EXERCISE OBJECTIVE:
Once every line in the data that follows has been checked for the word "camera", give only the number of lines that hold it.

[[ TASK DATA open ]]

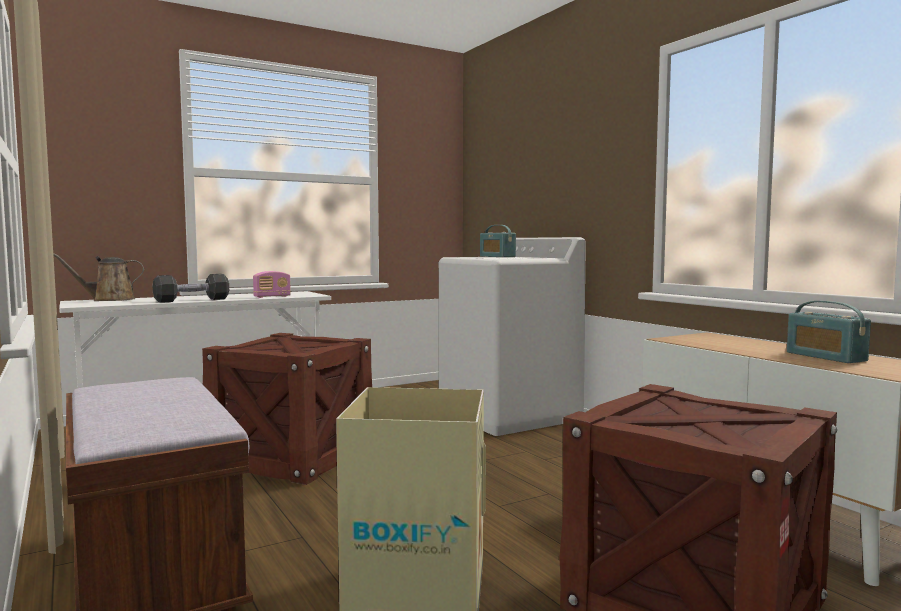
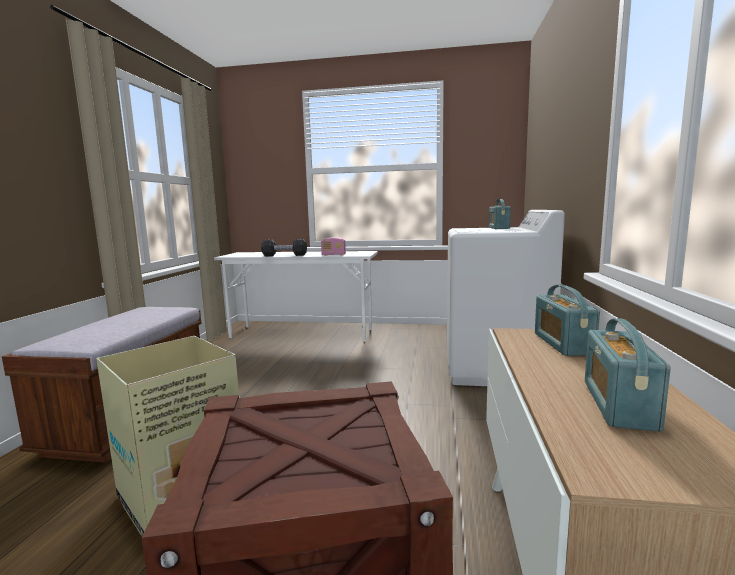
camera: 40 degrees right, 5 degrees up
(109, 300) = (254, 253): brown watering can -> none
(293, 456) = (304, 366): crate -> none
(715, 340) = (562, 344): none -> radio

[[ TASK DATA closed ]]
[[ TASK DATA open ]]

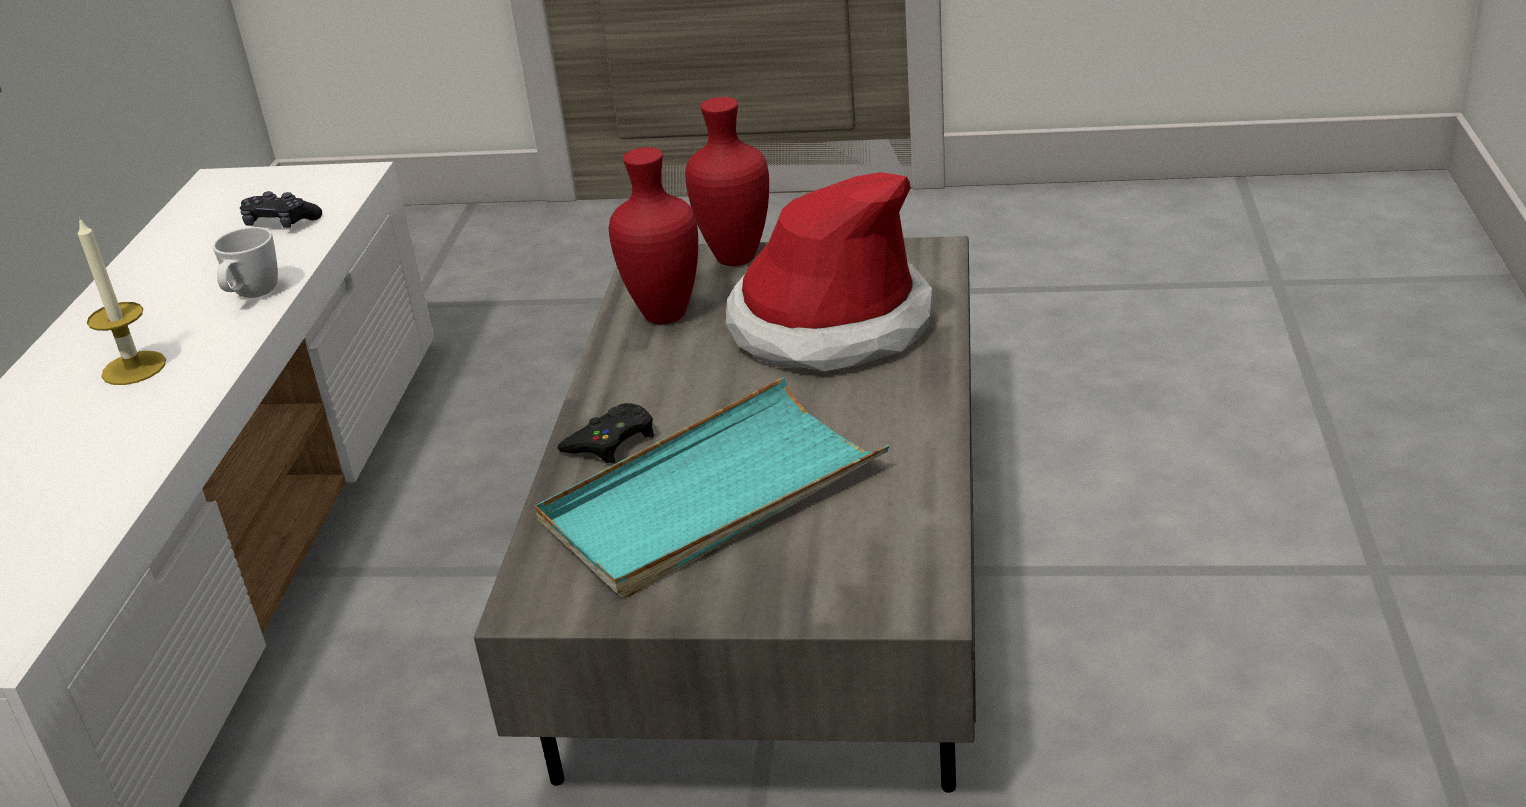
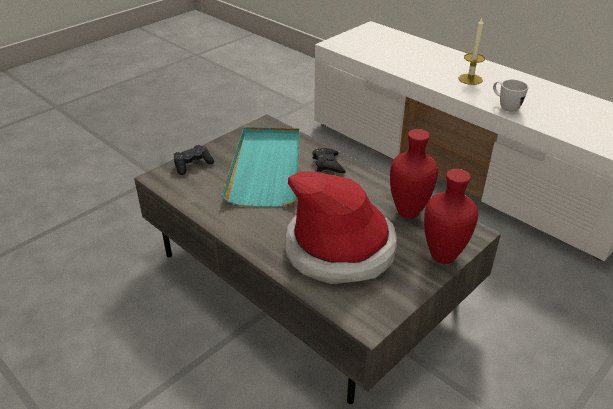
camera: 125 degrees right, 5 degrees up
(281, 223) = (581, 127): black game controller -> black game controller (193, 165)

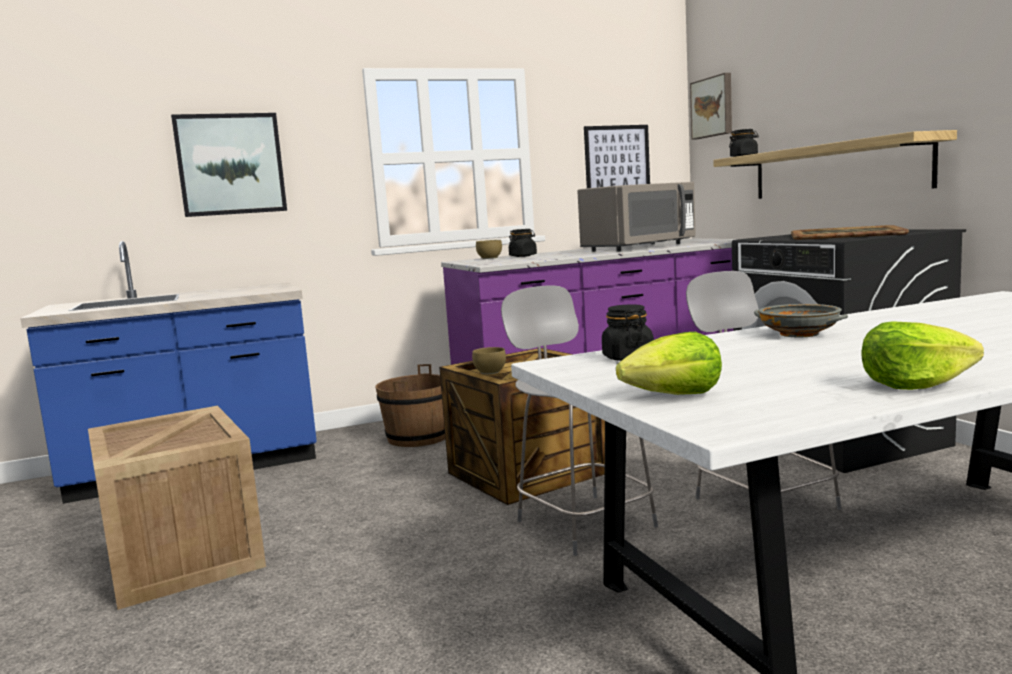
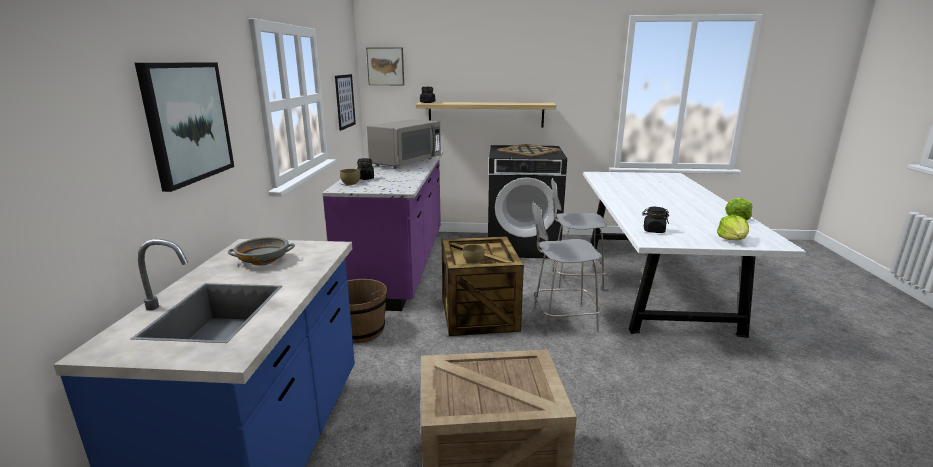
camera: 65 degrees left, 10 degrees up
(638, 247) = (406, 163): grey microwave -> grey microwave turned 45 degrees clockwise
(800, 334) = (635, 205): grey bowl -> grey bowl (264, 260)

[[ TASK DATA closed ]]

RESPONSE:
3